Is Python Slow? Separating the Myths from the Facts
Yes, it’s true that Python is slower at runtime than some other languages, but it’s fast enough for the tasks for which it is commonly used. For the most common tasks, the popular libraries use well-optimized C code – but you don’t need to know C to use them. We separate the facts from the myths.
As someone who writes extensively about Python, naturally I would love to be able to tell you that Python is amazingly fast – but that simply wouldn’t be true. For really speed critical uses like Kernel Development, GPU drivers, and embedded computing, C would be a much better choice. Ironically, that’s the first language I spent serious time learning – so clearly there’s something else about Python that I love.
You could discount my position, I suppose, if I were a lone voice in the wilderness arguing a minority position, saying things like “OK, people, stop what you’re doing and go learn ALGOL!” But as I write this, Python is the most popular programming language, at least according to the top three Google results and other research I’ve done on my own both on search engines and job boards.
That’s a weird result for a slow language. What’s going on? Is Python really fast in some respects? Is there something else about it that people love? Are changes in the industry responsible?
We’re going to dig into all that. Read on!
Python vs. Java Performance: Long Running Speed vs Cold Start
Naturally, whenever we talk about one programming language being slow, we’re not talking about it in isolation. We’re talking about it in comparison to some other language. A popular language to compare Python performance against is Java, another language that is compiled to bytecode like Python before it is executed.

## Exercise aim
Name each programming language mentioned in the article on Python's speed.

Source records
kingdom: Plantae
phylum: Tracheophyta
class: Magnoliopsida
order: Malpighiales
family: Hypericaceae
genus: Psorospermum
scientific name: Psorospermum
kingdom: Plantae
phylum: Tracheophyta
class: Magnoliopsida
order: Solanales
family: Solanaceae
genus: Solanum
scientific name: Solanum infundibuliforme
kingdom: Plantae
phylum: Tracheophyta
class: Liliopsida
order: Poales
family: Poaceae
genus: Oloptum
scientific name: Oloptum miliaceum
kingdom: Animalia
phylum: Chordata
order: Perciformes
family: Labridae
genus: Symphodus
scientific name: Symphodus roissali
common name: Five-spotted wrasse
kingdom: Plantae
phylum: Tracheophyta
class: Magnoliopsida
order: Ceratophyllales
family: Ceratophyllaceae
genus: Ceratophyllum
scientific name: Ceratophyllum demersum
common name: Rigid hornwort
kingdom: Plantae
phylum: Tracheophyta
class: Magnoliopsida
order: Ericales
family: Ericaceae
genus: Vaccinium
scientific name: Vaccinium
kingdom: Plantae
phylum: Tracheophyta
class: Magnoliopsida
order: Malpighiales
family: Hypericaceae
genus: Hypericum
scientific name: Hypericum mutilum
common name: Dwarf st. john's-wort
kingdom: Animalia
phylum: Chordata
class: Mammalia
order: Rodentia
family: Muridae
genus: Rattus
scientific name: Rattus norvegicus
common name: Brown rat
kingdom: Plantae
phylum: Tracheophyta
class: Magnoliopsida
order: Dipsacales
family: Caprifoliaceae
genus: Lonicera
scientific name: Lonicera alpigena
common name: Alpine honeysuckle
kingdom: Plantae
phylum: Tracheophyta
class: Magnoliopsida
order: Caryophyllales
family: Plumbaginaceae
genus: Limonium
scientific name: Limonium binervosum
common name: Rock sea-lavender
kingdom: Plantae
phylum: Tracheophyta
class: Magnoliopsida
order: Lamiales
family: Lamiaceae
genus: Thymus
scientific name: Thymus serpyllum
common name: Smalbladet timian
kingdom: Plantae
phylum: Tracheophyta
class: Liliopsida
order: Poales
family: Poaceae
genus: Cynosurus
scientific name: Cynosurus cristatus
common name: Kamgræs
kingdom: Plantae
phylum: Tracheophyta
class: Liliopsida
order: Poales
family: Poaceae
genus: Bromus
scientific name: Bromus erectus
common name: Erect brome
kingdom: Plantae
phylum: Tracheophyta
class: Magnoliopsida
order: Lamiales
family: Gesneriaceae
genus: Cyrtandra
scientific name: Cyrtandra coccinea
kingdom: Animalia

## Solution below
Python, C, ALGOL, Java